On Fri, Jan 09, 2026 at 06:33:10AM -0500, Demi Marie Obenour wrote:
> On 1/8/26 06:14, Mickaël Salaün wrote:
> > On Fri, Jan 02, 2026 at 01:37:14PM -0500, Demi Marie Obenour wrote:
> >> On 1/2/26 05:50, Günther Noack wrote:
> >>> On Fri, Jan 02, 2026 at 05:27:40AM -0500, Demi Marie Obenour wrote:
> >>>> On 1/2/26 05:16, Günther Noack wrote:
> >>>>> On Thu, Jan 01, 2026 at 05:44:51PM -0500, Demi Marie Obenour wrote:
> >>>>>> On 1/1/26 17:34, Tingmao Wang wrote:
> >>>>>>> On 1/1/26 22:14, Demi Marie Obenour wrote:
> >>>>>>>> [...]
> >>>>>>>> Does this leave directory traversal as the only missing Landlock
> >>>>>>>> filesystem access control?  Ideally Landlock could provide the same
> >>>>>>>> isolation from the filesystem that mount namespaces do.
> >>>>>>>
> >>>>>>> I think that level of isolation would require path walk control - see:
> >>>>>>> https://github.com/landlock-lsm/linux/issues/9
> >>>>>>>
> >>>>>>> (Landlock also doesn't currently control some metadata operations - see
> >>>>>>> the warning at the end of the "Filesystem flags" section in [1])
> >>>>>>>
> >>>>>>> [1]: https://docs.kernel.org/6.18/userspace-api/landlock.html#filesystem-flags
> >>>>>>
> >>>>>> Could this replace all of the existing hooks?
> >>>>>
> >>>>> If you do not need to distinguish between the different operations
> >>>>> which Landlock offers access rights for, but you only want to limit
> >>>>> the visibility of directory hierarchies in the file system, then yes,
> >>>>> the path walk control described in issue 9 would be sufficient and a
> >>>>> more complete control.
> >>>>>
> >>>>> The path walk control is probably among the more difficult Landlock
> >>>>> feature requests.  A simple implementation would be easy to implement
> >>>>> technically, but it also requires a new LSM hook which will have to
> >>>>> get called *during* path lookup, and we'd have to make sure that the
> >>>>> performance impact stays in check.  Path lookup is after all a very
> >>>>> central facility in a OS kernel.
> >>>>
> >>>> What about instead using the inode-based hooks for directory searching?
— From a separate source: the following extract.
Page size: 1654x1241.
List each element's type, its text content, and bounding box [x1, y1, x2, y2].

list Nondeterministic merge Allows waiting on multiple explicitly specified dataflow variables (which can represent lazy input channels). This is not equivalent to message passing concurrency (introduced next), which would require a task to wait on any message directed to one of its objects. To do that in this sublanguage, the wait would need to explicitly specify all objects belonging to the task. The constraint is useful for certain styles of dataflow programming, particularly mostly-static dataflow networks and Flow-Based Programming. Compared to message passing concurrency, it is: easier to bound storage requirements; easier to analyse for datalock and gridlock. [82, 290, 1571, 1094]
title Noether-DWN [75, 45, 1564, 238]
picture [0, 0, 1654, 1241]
> >>>> SELinux can already restrict that.
> >>>
> >>> Oh, thanks, good pointer!  I was under the impression that this didn't
> >>> exist yet -- I assume you are referring to the
> >>> security_inode_follow_link() hook, which is already happening during
> >>> path resolution?
> >>
> >> I'm not familiar with existing LSM hooks, but I do know that SELinux
> >> enforces checks on searching and reading directories and symlinks.
> > 
> > SELinux uses inode-based hooks, which is not (directly) possible for
> > Landlock because it is an unprivileged access control, which means it
> > cannot rely on extended file attributes to define a security policy.
> > 
> > See https://github.com/landlock-lsm/linux/issues/9
> 
> Could Landlock use a side table, with the inode's address in memory
> as the key?

A struct inode is not enough because we need to resolve a file
hierarchy, which is only possible with a struct path.